As a senior leader, she is conscious not to walk into a show and focus only on the 5% that could be better, while ignoring the 95% that is excellent. That empathy comes from having worked her way through different roles and industries, taking sideways and even downward moves when they opened the door to learning. It’s crucial to always also acknowledge what is good; that’s how teams build confidence and feel empowered to keep improving. 

Her career is also a reminder that the events industry is not only for people with events experience. RX needs marketers, salespeople, digital experts, finance teams, legal minds, sustainability specialists, operations professionals and more. Transferable skills matter.

“If you are a good marketing person, you understand the discipline of marketing, you can go to any industry,” she says.

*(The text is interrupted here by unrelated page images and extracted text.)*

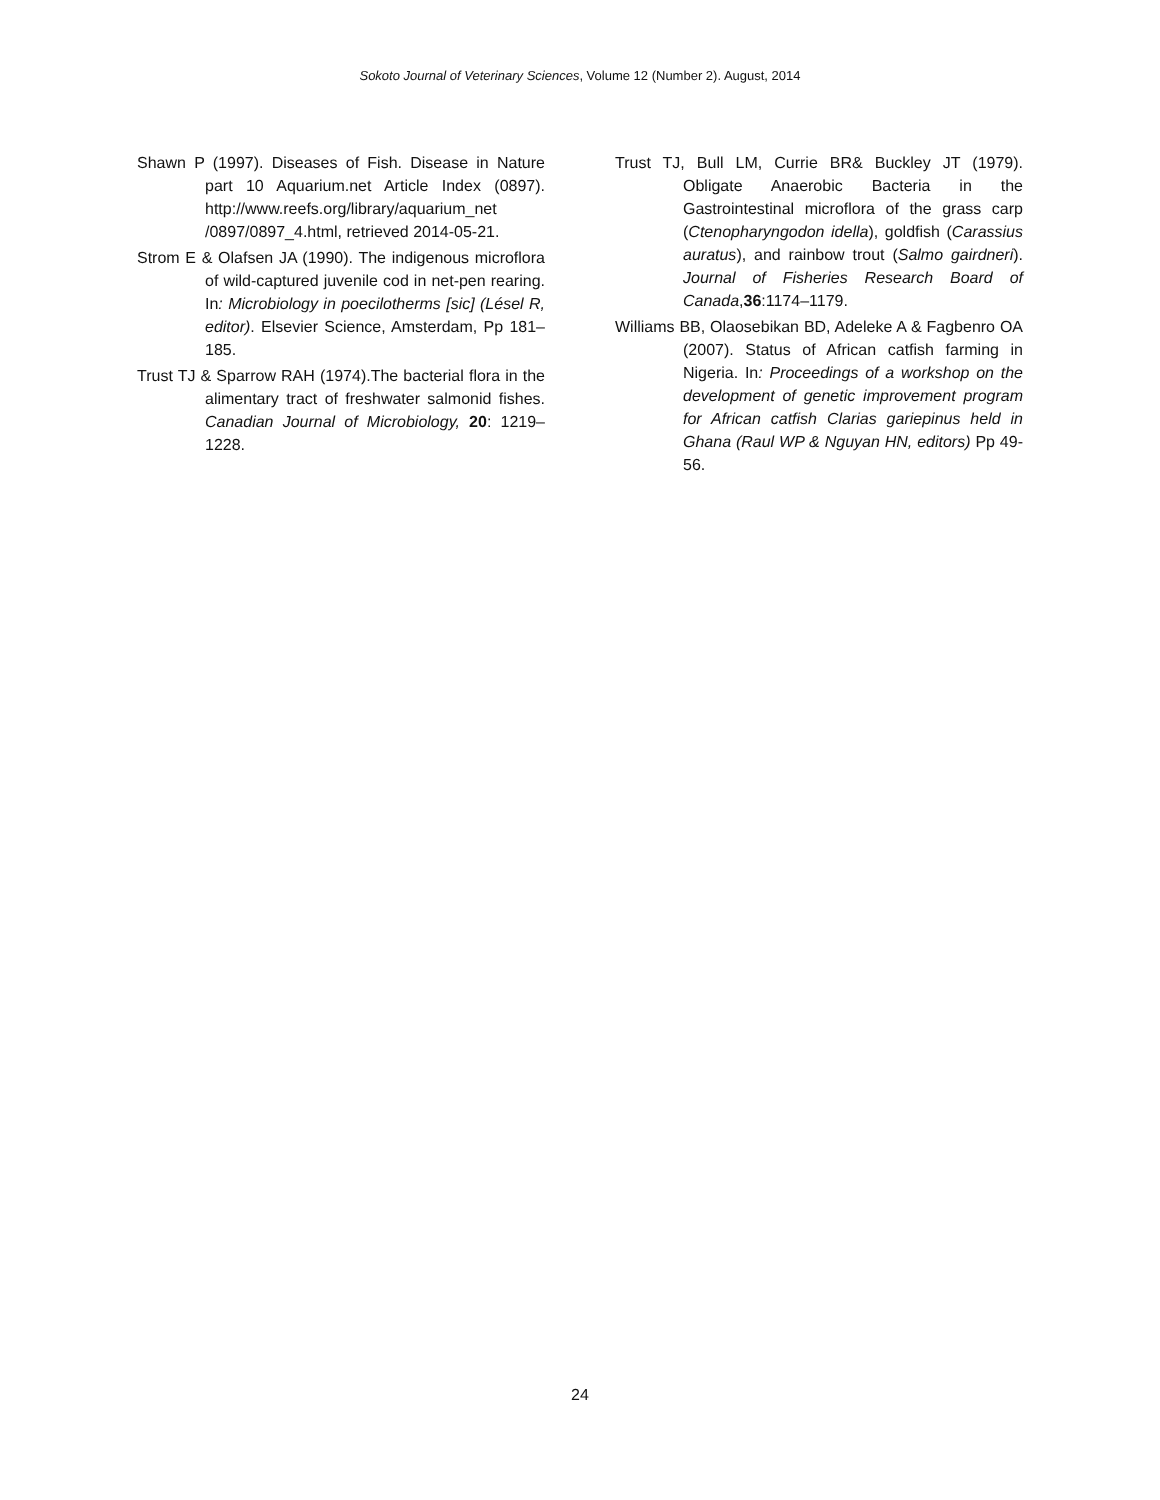Sokoto Journal of Veterinary Sciences, Volume 12 (Number 2). August, 2014
Shawn P (1997). Diseases of Fish. Disease in Nature part 10 Aquarium.net Article Index (0897). http://www.reefs.org/library/aquarium_net /0897/0897_4.html, retrieved 2014-05-21.
Strom E & Olafsen JA (1990). The indigenous microflora of wild-captured juvenile cod in net-pen rearing. In: Microbiology in poecilotherms [sic] (Lésel R, editor). Elsevier Science, Amsterdam, Pp 181–185.
Trust TJ & Sparrow RAH (1974).The bacterial flora in the alimentary tract of freshwater salmonid fishes. Canadian Journal of Microbiology, 20: 1219–1228.
Trust TJ, Bull LM, Currie BR& Buckley JT (1979). Obligate Anaerobic Bacteria in the Gastrointestinal microflora of the grass carp (Ctenopharyngodon idella), goldfish (Carassius auratus), and rainbow trout (Salmo gairdneri). Journal of Fisheries Research Board of Canada,36:1174–1179.
Williams BB, Olaosebikan BD, Adeleke A & Fagbenro OA (2007). Status of African catfish farming in Nigeria. In: Proceedings of a workshop on the development of genetic improvement program for African catfish Clarias gariepinus held in Ghana (Raul WP & Nguyan HN, editors) Pp 49-56.
24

Perhaps that is why Powell’s arrival feels timely. RX is a business built on industries, communities and connections. Its next phase will require sharper data, stronger digital experiences and clearer global marketing standards. But it will also require leaders who understand that growth begins with listening.

For Powell, the future of events is not about choosing between AI and face-to-face interaction, global consistency and local expertise, or brand and commercial impact. Instead, it all comes back to something surprisingly simple: understanding what customers genuinely value, and making sure RX delivers on it.